The study assesses their agent, Poe-World + Planner, on the revenge of Atari and Montezuma, including harder and modified versions of these games. Using minimum demonstration data, their method surpasses basic lines such as PPO, React and Worldcoder, in particular in low data settings. Poe-World demonstrates a strong generalization by accurately modeling the game dynamics, even in modified environments without new demonstrations. It is also the only method for scoring regularly positively in the revenge of Montezuma. Pre-training policies in the simulated environment in the world POE accelerate learning of the real world. Unlike the limited and sometimes inaccurate models of Worldcoder, Poe-World produces more detailed representations devoted to constraints, leading to better planning and more realistic behavior.

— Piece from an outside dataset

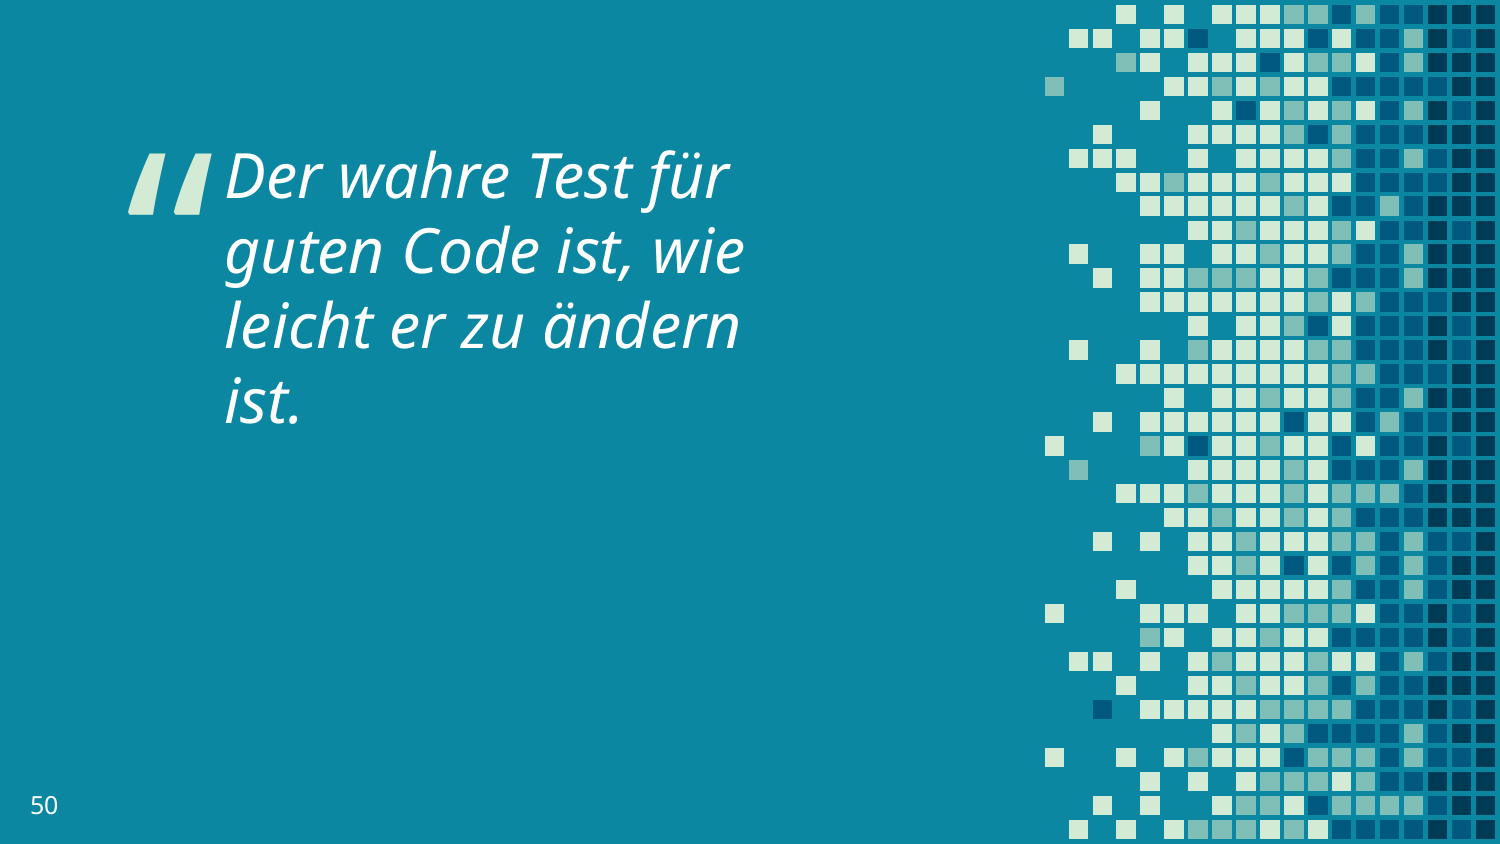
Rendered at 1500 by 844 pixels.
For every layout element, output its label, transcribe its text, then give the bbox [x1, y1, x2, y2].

Conclusion: symbolic and modular programs for IA evolution planning

In conclusion, understanding the functioning of the world is crucial to building adaptive AI agents; However, traditional depth learning models require large data sets and have trouble updating in a flexible way with a limited input. Inspired by the way humans and symbolic systems recombine knowledge, the study offers Poe world. This method uses major language models to synthesize modular and programmatic “experts” which represent different parts of the world. These experts combine in terms of composition to form a symbolic and interpretable global model which supports a strong generalization from minimum data. Tested on Atari games like the revenge of Pong and Montezuma, this approach demonstrates effective planning and performance, even in unknown scenarios. The code and demos are accessible to the public.


Discover the Paper,, Project page And GitHub page. All the merit of this research goes to researchers in this project. Also, don't hesitate to follow us Twitter And don't forget to join our Subseubdredit 100k + ml and subscribe to Our newsletter.


Sana Hassan, consulting trainee at Marktechpost and double -degree student at Iit Madras, is passionate about the application of technology and AI to meet the challenges of the real world. With a great interest in solving practical problems, it brings a new perspective to the intersection of AI and real life solutions.

Leave a Comment

This site uses Akismet to reduce spam. Learn how your comment data is processed.